Renal relapses adversely affect the long-term outcomes of patients with lupus nephritis (LN), but the pathogenic mechanisms remain elusive. B cell signatures of miR-148a, BACH1, BACH2, and PAX5 expression are relevant to the regulation of B lymphocyte homeostasis. It is unknown whether B cell signature is related to the relapse of LN.

Methods

We compared B lymphocyte subsets and cellular signatures during disease quiescence between LN patients with multiple relapses (MR, ≥3 LN relapses within 36 months) and those with no relapse (NR). Also, circulating B lymphocytes were isolated from treatment-naïve patients with active LN and treated with antagomir-148a in vitro to investigate the relationship between miR-148a, BACH1, BACH2, and PAX5.

Results

MR patients (n = 19), when compared with NR (n = 14), showed significantly lower percentage of circulating naïve B cells and higher memory B cell-to-naïve B cell ratio.
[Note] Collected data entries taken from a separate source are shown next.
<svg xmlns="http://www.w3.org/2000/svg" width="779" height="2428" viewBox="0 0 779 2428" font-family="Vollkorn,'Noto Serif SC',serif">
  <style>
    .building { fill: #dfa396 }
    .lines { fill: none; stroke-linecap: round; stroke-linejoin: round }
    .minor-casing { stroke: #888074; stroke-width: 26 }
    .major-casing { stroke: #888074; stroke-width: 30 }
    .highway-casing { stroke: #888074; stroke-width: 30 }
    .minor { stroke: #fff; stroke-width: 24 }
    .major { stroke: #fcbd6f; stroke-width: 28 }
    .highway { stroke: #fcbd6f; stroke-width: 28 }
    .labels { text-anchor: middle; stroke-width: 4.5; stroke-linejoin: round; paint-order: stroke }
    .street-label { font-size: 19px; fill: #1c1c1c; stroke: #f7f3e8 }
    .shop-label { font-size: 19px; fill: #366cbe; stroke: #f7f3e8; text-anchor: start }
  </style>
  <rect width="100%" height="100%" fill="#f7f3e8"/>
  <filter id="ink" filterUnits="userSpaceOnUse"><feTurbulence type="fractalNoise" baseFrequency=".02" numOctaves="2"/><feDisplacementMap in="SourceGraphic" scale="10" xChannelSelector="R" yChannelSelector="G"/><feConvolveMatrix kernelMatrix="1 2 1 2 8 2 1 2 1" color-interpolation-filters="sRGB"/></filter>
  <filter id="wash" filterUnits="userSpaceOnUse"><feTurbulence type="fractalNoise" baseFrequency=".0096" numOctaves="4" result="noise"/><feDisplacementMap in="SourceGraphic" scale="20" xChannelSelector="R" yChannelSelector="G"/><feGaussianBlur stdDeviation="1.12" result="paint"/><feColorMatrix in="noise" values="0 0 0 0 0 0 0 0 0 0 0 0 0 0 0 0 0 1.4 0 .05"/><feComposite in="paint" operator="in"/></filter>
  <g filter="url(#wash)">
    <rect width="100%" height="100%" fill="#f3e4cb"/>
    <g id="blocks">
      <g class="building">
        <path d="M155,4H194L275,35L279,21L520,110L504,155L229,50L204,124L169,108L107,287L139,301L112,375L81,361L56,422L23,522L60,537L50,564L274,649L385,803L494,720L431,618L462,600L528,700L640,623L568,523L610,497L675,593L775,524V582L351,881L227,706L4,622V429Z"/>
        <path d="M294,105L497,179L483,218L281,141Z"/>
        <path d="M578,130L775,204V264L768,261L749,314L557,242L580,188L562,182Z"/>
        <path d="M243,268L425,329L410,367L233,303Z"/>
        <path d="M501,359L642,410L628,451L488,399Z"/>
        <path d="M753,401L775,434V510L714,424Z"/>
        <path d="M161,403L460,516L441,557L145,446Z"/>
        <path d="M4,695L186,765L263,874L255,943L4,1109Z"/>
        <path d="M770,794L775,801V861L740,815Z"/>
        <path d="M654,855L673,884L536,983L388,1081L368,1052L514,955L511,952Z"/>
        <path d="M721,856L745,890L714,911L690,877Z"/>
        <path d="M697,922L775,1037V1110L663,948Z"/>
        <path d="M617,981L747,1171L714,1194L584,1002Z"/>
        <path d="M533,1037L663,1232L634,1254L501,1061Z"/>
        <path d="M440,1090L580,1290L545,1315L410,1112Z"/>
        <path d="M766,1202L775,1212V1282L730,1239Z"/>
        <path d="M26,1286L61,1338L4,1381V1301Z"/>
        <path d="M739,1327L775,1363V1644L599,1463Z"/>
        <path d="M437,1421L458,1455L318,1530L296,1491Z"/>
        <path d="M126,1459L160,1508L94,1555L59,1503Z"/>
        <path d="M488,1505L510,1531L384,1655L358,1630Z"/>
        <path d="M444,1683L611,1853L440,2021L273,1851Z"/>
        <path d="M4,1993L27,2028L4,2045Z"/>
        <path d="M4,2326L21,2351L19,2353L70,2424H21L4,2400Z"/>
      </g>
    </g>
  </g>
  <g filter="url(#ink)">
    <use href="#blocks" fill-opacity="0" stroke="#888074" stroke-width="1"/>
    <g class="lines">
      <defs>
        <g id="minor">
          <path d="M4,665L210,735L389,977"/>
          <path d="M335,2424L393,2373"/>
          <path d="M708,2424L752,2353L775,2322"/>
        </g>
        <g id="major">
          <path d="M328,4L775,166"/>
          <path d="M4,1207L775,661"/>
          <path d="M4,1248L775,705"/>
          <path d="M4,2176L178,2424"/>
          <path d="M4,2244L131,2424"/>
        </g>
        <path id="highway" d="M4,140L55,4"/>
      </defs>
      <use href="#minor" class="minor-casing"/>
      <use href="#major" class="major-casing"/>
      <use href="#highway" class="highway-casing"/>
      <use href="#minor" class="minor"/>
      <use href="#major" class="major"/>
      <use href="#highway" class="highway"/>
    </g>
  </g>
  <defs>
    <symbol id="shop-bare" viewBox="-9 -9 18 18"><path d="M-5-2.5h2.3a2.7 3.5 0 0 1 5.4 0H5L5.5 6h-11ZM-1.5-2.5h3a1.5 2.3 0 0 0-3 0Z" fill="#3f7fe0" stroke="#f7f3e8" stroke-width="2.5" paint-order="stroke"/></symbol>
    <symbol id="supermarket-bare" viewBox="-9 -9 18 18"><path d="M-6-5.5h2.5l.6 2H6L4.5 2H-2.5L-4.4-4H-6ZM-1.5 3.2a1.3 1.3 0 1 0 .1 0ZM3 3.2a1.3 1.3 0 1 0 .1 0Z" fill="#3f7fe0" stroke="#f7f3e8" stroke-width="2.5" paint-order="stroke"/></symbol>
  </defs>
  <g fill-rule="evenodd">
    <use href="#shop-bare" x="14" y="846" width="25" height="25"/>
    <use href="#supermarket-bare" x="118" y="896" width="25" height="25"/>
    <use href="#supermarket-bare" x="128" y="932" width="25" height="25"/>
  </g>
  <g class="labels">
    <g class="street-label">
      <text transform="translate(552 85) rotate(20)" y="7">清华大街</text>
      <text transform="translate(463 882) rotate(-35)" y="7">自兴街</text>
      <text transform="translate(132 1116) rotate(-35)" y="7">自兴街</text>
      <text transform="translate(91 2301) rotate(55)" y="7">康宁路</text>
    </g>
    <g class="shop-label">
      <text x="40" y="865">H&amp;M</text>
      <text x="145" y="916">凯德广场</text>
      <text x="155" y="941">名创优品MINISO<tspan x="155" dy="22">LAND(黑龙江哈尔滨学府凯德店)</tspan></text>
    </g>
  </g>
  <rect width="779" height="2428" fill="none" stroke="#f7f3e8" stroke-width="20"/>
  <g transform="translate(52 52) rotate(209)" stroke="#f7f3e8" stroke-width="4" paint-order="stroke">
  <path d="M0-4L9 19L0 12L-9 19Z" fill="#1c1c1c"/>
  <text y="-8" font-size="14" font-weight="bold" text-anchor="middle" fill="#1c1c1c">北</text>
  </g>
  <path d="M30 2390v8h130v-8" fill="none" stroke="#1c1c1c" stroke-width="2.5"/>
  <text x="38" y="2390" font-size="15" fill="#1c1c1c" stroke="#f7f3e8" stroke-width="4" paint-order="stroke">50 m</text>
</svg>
MR patients also showed higher miR-148a levels in sera and B cells, and lower BACH1, BACH2, and PAX5 expression in naïve and memory B cells. Antagomir-148a upregulated BACH1, BACH2, and PAX5 expression, and reduced B cell proliferation upon stimulation, in naïve and memory B cells isolated from treatment-naïve active LN patients.

Conclusion

Altered B cell subsets and cellular signatures of miR-148a, BACH1, BACH2, and PAX5 may be associated with distinct patient phenotypes related to the risk of LN relapse.